GE Free NZ in food and environment

Published: Fri 2 May 2003 07:31 PM
GE Free NZ in food and environment –
Biotech industry lobby-groups who want to make New Zealand into an experimental playground for "Pharming" are threatening the National interest unless they guarantee to produce their pharmaceuticals in full containment.
" Full containment of high-value but potentially lethal pharmaceutical-producing organisms is the only reasonable path short of an outright ban",says Jon Carapiet from GE Free NZ in food and environment.
A recent report in the NZ Herald that 8 GE potato plants will yield $1 million worth of a scarce pharmaceutical makes ethical production in fully-contained labs cost-effective and achievable.
"Industry must agree to full containment, and guarantee to comply.
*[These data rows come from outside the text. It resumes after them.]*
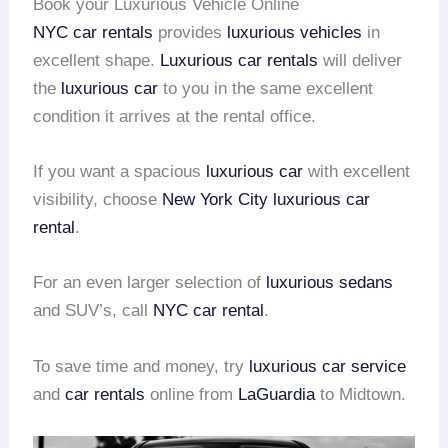
Book your Luxurious Vehicle Online
NYC car rentals
provides
luxurious vehicles
in
excellent shape.
Luxurious car rentals
will deliver
the
luxurious car
to you in the same excellent
condition it arrives at the rental office.
If you want a spacious
luxurious car
with excellent
visibility, choose
New York City
luxurious car
rental
.
For an even larger selection of
luxurious sedans
and SUV’s, call
NYC car rental
.
To save time and money, try
luxurious car service
and
car rentals
online from
LaGuardia
to Midtown.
That is the only way can pursue ethical means of production in the lab without irreversible contamination of New Zealand's much-valued environment," says Mr Carapiet.
New Zealand must be protected from the damage already occurring from Pharm crops in the US where hundreds of hectares of crops have been burned because of contamination.
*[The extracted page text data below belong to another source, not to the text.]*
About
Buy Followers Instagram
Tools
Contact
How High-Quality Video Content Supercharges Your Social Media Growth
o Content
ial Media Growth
It is ironic that speculators and lobby-groups like the Life Science Network want to sacrifice our GE-Free production at the same time as using New Zealand's scrapy-free and BSE- free status as a draw-card for Pharmaceutical-producing animals and plants crops.
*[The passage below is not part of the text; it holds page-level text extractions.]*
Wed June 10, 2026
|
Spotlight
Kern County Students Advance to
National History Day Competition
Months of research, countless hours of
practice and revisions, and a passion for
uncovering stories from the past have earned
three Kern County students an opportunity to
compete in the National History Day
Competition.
Our excellent animal and plant health status will be severely compromised if other farmers follow the aim of a Rangiora farmer to grow GE Pharm-crops here in New Zealand. Contamination from such products is irreversible but significantly more serious than "ordinary" GE-contamination because of the effects of the pharmaceuticals
A recent article in Science states that ancient DNA may remain preserved in sediments for a long time.
Professor Joe Cummins suggests that 'pharm' crops producing potent drugs, may release DNA that does not, as presumed by regulators, immediately disappear by decay; instead it may persist a very long time.
Pharm crop DNA such as that containing human genes may be ingested, breathed in with dust or taken up through skin.
Recent reports in the US show that these crops have already contaminated food sources as well as the fact that companies are breaching regulatory controls.
An article posted on Life Sciences website in December stated 'errors by a small American biotech company called ProdiGene Inc. have called into question the whole idea of growing drugs in food crops, seeming to vindicate years of warnings from environmental groups and more recent concerns from big food companies.'
'These companies need to guarantee full containment and accept liability for their experiments. The food companies would not be concerned if the risks were negligible,' says Mr Carapiet.
A recent decision by the New Zealand government means the public will not be protected from speculative GM-releases going wrong: any incidents of ill health or negative impacts to soils and income will need to be proven in a court of law. Large corporations wanting to grow these drugs will use expensive lawyers to justify themselves, to the Public's disadvantage.
The news today that a recent government report declined to acknowledge
problems of NZ soldiers serving in Vietnam have suffered due to exposure to Monsanto Agent Orange shows the extent to which corporations and even governments will go to avoid any responsibility.